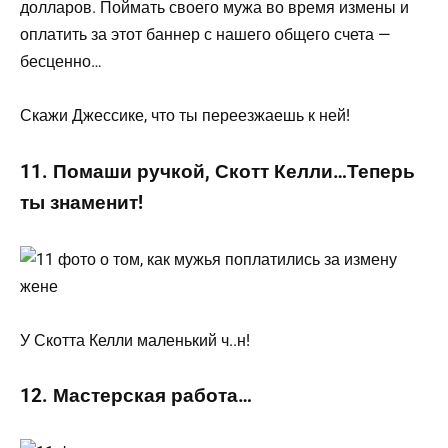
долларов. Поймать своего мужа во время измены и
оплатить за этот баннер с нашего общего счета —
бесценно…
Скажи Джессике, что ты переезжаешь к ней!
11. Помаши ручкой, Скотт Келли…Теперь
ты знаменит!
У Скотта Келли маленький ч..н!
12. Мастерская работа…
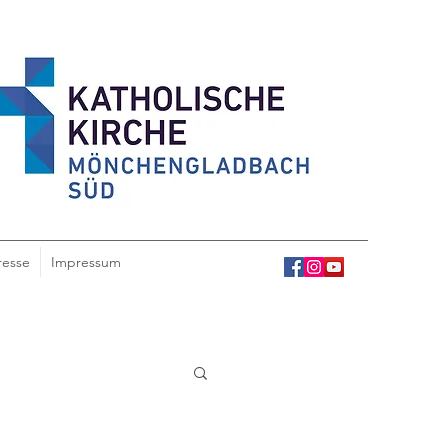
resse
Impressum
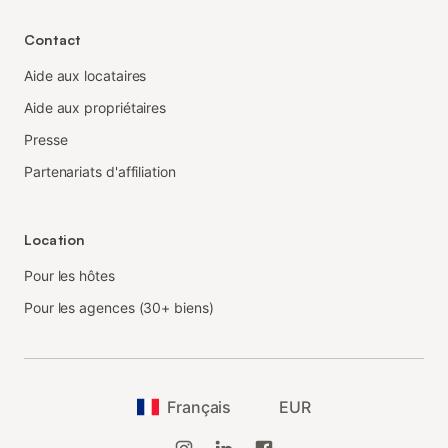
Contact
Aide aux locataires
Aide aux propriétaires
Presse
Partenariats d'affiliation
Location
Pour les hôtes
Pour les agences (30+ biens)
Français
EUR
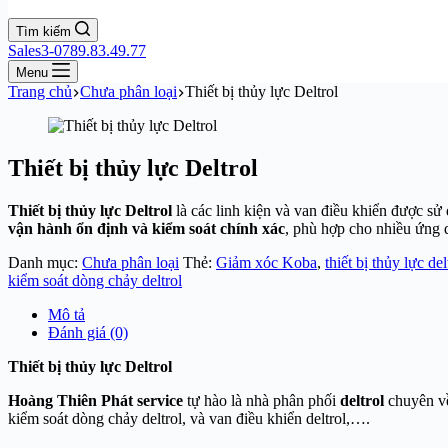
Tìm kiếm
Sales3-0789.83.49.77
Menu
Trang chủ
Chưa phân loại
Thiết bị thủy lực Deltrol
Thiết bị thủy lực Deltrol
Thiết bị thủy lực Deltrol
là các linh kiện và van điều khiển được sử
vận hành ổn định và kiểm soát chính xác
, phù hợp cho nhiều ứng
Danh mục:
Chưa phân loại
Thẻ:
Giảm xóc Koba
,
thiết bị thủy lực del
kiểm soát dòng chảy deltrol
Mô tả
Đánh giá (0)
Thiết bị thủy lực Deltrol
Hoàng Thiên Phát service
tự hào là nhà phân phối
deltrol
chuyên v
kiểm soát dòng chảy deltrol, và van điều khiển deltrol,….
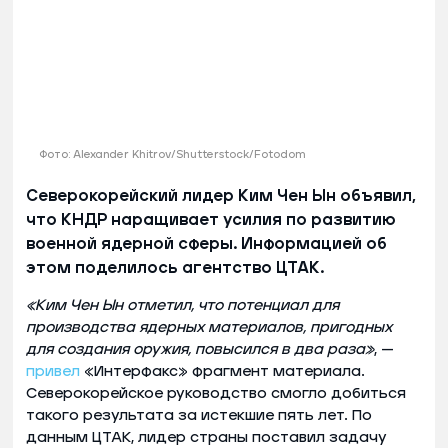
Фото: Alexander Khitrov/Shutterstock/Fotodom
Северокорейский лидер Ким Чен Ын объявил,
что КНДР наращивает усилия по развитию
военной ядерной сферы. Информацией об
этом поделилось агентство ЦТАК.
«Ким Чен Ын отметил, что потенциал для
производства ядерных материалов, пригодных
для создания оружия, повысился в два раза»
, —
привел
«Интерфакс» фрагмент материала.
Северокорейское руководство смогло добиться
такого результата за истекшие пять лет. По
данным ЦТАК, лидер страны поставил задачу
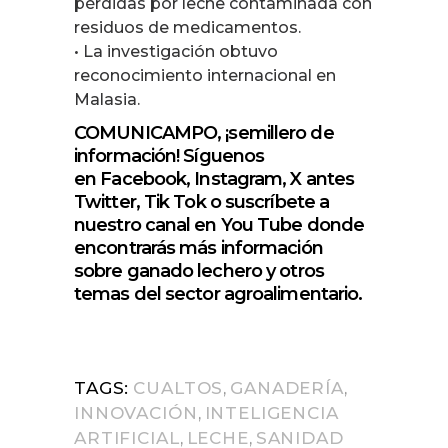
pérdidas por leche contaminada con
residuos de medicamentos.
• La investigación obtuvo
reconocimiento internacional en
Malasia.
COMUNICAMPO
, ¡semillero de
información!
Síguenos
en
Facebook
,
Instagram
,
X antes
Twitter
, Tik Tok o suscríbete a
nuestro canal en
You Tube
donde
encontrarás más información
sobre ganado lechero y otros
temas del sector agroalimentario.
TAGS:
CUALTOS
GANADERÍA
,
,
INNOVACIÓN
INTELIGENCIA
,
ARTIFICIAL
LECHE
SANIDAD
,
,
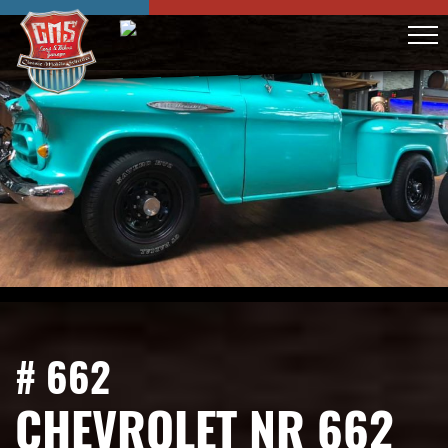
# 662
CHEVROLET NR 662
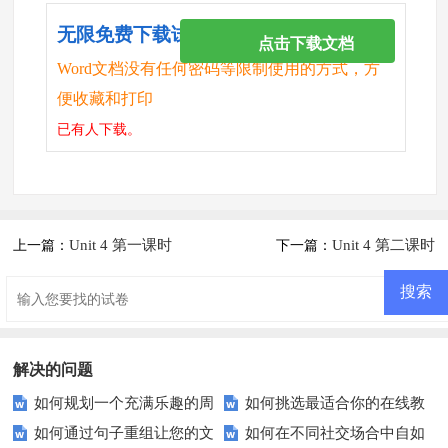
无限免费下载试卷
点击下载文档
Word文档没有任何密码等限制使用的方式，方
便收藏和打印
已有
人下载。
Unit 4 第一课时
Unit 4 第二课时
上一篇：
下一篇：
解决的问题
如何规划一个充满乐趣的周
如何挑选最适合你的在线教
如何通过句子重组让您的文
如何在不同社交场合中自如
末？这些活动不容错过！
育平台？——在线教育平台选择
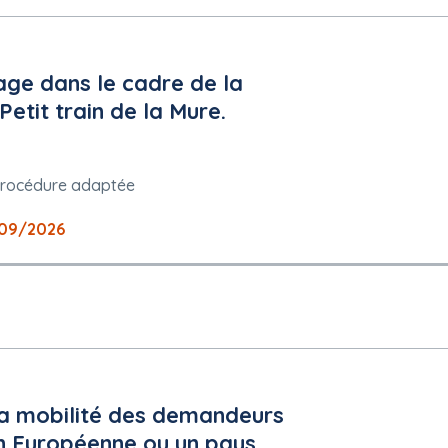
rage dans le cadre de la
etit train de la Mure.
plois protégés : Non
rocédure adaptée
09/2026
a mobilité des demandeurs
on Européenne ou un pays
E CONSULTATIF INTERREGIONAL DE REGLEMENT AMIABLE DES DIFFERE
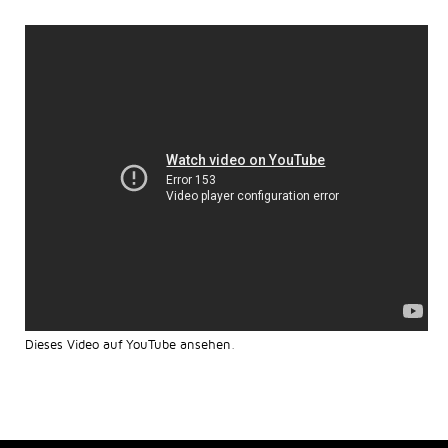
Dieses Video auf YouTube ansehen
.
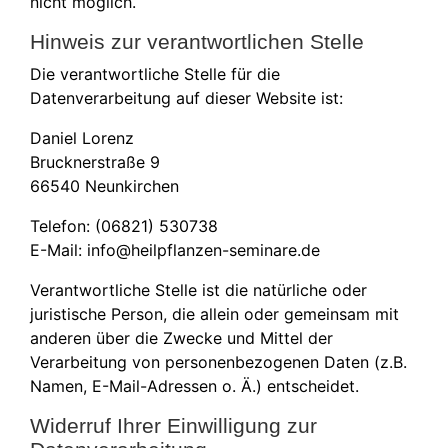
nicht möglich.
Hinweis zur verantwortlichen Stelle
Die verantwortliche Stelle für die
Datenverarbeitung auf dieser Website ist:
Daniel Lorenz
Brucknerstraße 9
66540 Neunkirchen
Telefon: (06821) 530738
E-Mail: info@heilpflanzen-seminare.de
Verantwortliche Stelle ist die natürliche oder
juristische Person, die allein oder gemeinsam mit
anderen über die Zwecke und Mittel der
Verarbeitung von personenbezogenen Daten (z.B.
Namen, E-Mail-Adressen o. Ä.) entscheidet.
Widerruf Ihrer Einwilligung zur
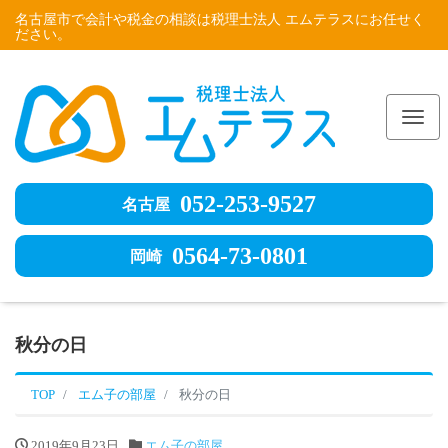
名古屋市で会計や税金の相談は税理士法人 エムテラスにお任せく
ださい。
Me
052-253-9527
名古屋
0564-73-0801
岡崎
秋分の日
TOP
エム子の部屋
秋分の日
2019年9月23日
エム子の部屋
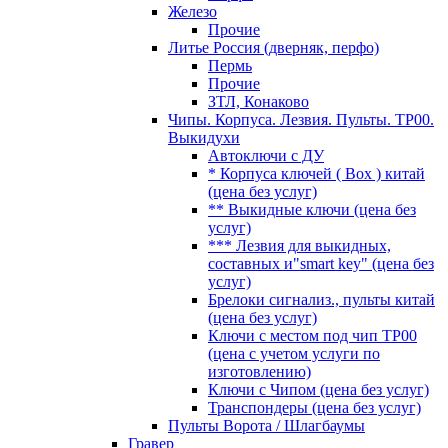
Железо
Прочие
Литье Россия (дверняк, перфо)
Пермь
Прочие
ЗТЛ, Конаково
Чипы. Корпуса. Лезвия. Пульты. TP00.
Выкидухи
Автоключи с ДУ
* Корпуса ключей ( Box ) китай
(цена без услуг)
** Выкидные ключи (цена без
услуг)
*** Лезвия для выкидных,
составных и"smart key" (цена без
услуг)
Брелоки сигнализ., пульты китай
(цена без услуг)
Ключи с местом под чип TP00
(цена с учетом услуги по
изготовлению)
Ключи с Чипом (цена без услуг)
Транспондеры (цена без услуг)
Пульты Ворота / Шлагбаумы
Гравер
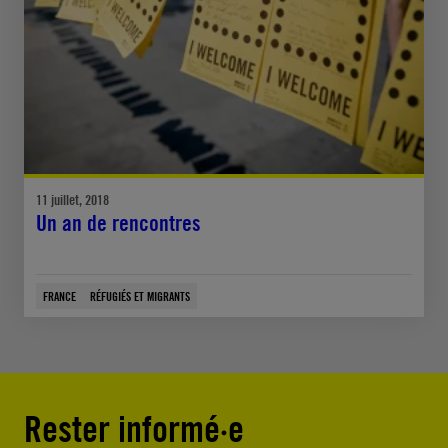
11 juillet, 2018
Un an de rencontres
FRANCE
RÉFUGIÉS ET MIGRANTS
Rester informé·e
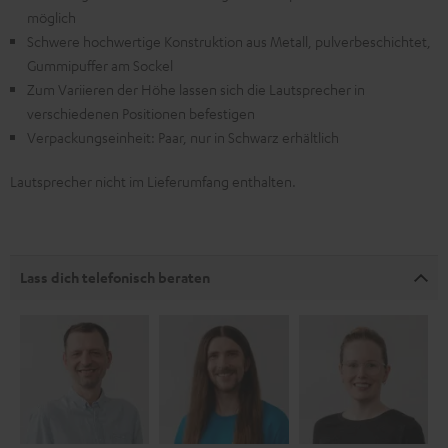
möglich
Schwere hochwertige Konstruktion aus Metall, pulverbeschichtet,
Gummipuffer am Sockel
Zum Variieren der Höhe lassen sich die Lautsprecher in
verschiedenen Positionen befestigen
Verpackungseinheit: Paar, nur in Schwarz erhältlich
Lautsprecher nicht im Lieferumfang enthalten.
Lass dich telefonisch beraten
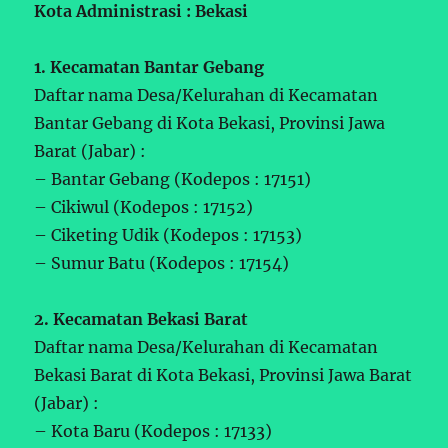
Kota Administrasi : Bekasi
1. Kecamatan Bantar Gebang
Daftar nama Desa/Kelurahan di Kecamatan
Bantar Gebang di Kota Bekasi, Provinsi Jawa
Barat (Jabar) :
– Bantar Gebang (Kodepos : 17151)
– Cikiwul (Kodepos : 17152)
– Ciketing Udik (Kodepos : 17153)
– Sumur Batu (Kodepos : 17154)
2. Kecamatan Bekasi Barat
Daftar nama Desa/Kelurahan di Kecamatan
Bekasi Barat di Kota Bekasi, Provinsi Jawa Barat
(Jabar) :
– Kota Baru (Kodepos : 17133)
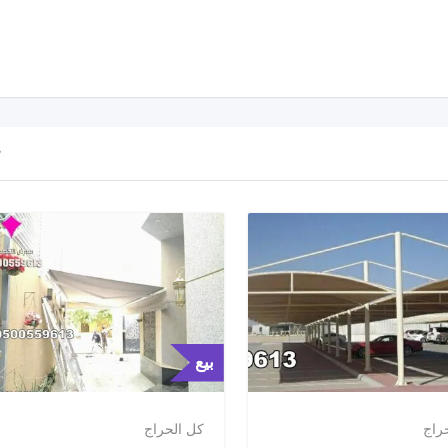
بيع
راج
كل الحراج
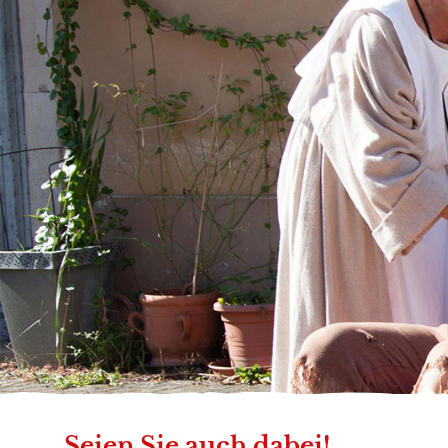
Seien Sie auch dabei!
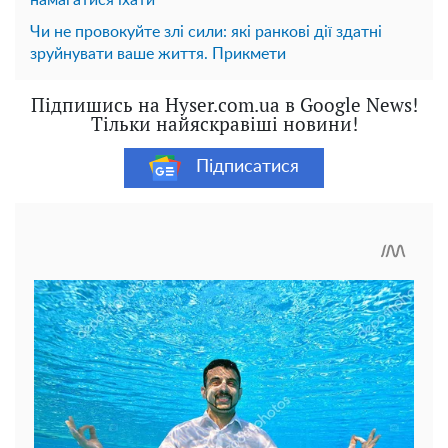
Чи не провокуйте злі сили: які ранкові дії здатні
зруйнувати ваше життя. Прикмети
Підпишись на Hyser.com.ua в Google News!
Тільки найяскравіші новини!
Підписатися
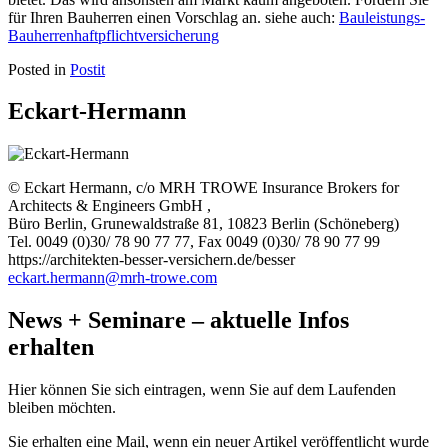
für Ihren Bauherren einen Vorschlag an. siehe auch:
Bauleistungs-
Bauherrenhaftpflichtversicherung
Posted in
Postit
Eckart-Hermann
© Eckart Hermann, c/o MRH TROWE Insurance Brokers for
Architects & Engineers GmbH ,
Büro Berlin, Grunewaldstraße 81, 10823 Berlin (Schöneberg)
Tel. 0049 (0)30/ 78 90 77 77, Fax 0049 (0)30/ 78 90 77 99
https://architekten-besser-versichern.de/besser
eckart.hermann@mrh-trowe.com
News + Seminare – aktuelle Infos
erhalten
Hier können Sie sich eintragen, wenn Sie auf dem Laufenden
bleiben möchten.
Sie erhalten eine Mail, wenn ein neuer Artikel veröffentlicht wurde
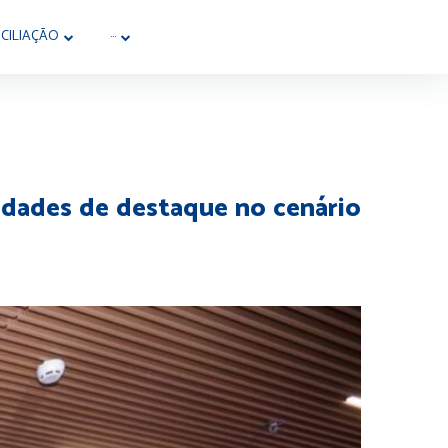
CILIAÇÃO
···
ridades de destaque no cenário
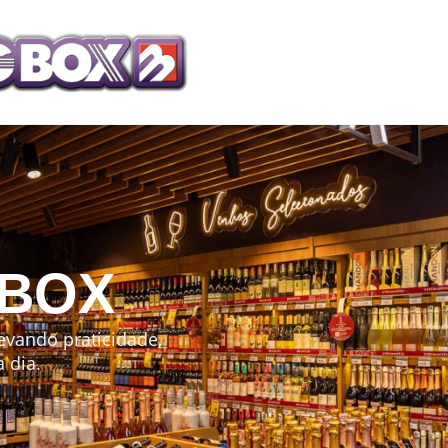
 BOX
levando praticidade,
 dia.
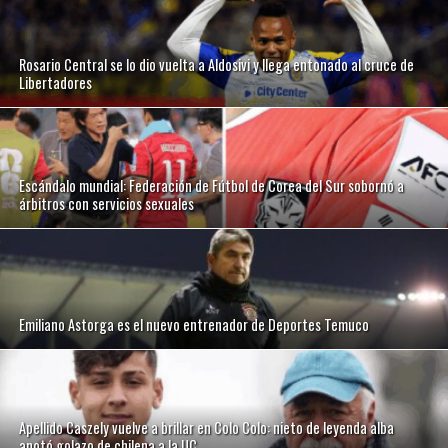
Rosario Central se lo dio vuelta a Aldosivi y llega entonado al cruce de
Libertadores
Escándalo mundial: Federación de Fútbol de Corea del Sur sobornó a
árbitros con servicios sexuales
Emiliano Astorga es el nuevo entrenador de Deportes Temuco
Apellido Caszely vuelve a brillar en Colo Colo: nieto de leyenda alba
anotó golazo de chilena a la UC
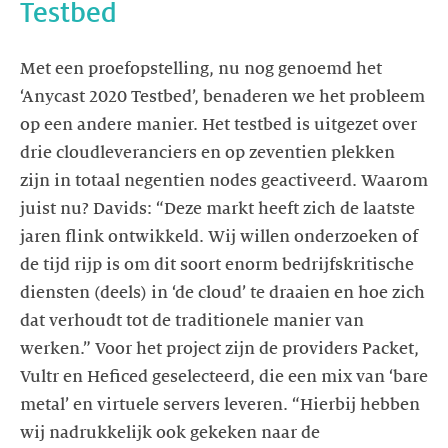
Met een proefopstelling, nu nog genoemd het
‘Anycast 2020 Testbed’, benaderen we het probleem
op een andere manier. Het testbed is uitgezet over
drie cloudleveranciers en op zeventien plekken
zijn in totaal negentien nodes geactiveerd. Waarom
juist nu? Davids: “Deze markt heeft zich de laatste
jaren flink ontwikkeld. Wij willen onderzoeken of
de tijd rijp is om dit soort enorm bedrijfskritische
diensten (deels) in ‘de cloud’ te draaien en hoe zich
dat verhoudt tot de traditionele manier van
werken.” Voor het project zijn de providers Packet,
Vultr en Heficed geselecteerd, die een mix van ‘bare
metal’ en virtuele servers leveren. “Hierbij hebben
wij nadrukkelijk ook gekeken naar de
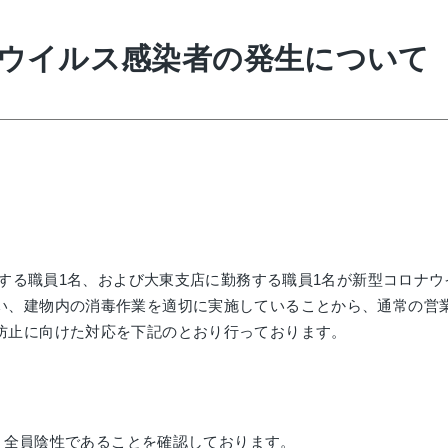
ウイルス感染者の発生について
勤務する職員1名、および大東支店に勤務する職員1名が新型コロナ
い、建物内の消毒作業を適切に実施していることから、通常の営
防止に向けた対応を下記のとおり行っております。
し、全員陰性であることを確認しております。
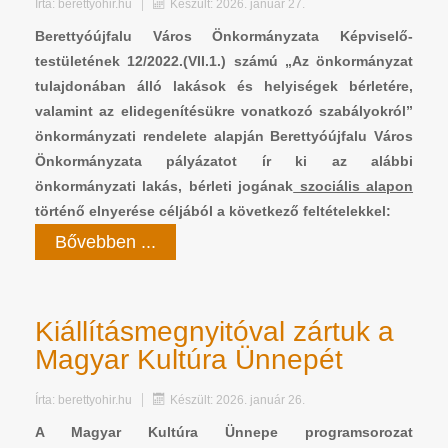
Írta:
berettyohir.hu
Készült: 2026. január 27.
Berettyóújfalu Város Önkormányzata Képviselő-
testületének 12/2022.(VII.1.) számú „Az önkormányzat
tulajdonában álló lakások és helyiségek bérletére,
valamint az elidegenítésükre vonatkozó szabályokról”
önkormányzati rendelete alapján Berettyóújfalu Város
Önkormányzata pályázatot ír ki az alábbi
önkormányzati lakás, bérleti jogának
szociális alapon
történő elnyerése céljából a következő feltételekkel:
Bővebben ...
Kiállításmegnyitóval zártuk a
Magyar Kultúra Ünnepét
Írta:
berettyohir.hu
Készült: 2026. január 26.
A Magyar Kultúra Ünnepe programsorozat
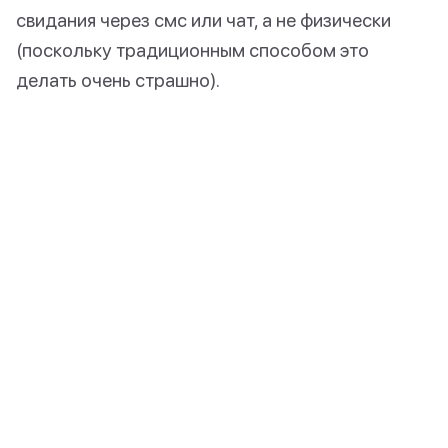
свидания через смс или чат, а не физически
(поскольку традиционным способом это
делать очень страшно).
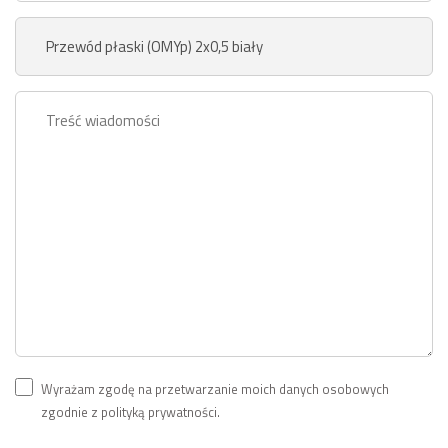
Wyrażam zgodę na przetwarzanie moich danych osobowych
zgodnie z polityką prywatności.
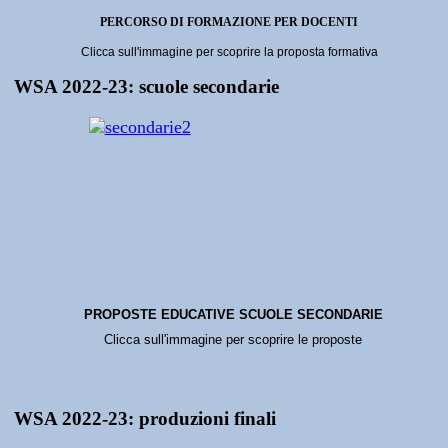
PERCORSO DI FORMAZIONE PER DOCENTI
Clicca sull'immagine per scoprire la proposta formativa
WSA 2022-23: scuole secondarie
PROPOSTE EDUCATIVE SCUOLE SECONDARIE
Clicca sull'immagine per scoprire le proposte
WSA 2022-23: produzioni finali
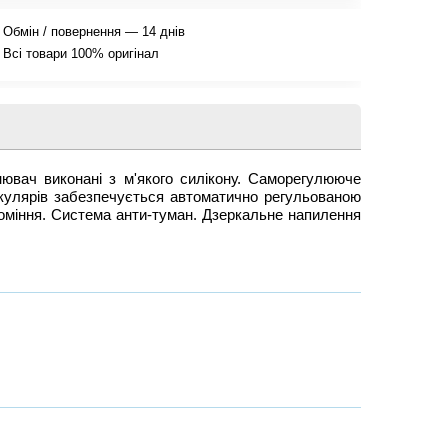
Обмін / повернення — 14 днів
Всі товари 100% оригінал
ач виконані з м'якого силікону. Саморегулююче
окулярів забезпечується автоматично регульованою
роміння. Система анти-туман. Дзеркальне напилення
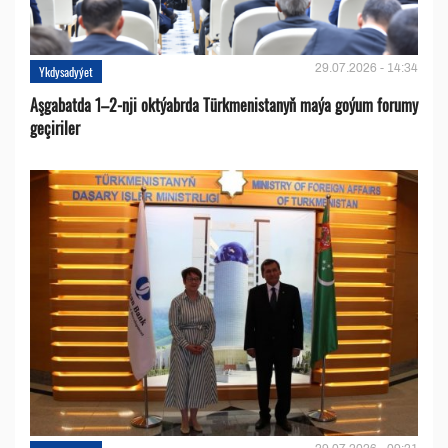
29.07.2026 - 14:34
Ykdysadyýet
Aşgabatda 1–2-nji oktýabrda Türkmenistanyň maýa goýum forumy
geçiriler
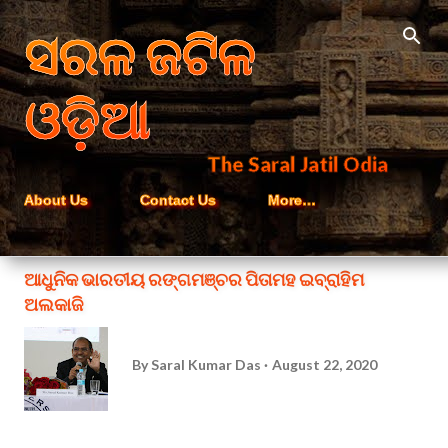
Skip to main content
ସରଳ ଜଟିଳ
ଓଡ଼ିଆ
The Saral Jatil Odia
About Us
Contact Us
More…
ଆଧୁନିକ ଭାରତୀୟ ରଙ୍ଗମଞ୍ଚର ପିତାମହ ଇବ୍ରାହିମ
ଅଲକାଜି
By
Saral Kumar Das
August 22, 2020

※ ※ ※

- [Problem to work on]: Report back every line of the entries in which "Aide" occurs.

- [Solution to this task]:
Aide aux locataires
Aide aux propriétaires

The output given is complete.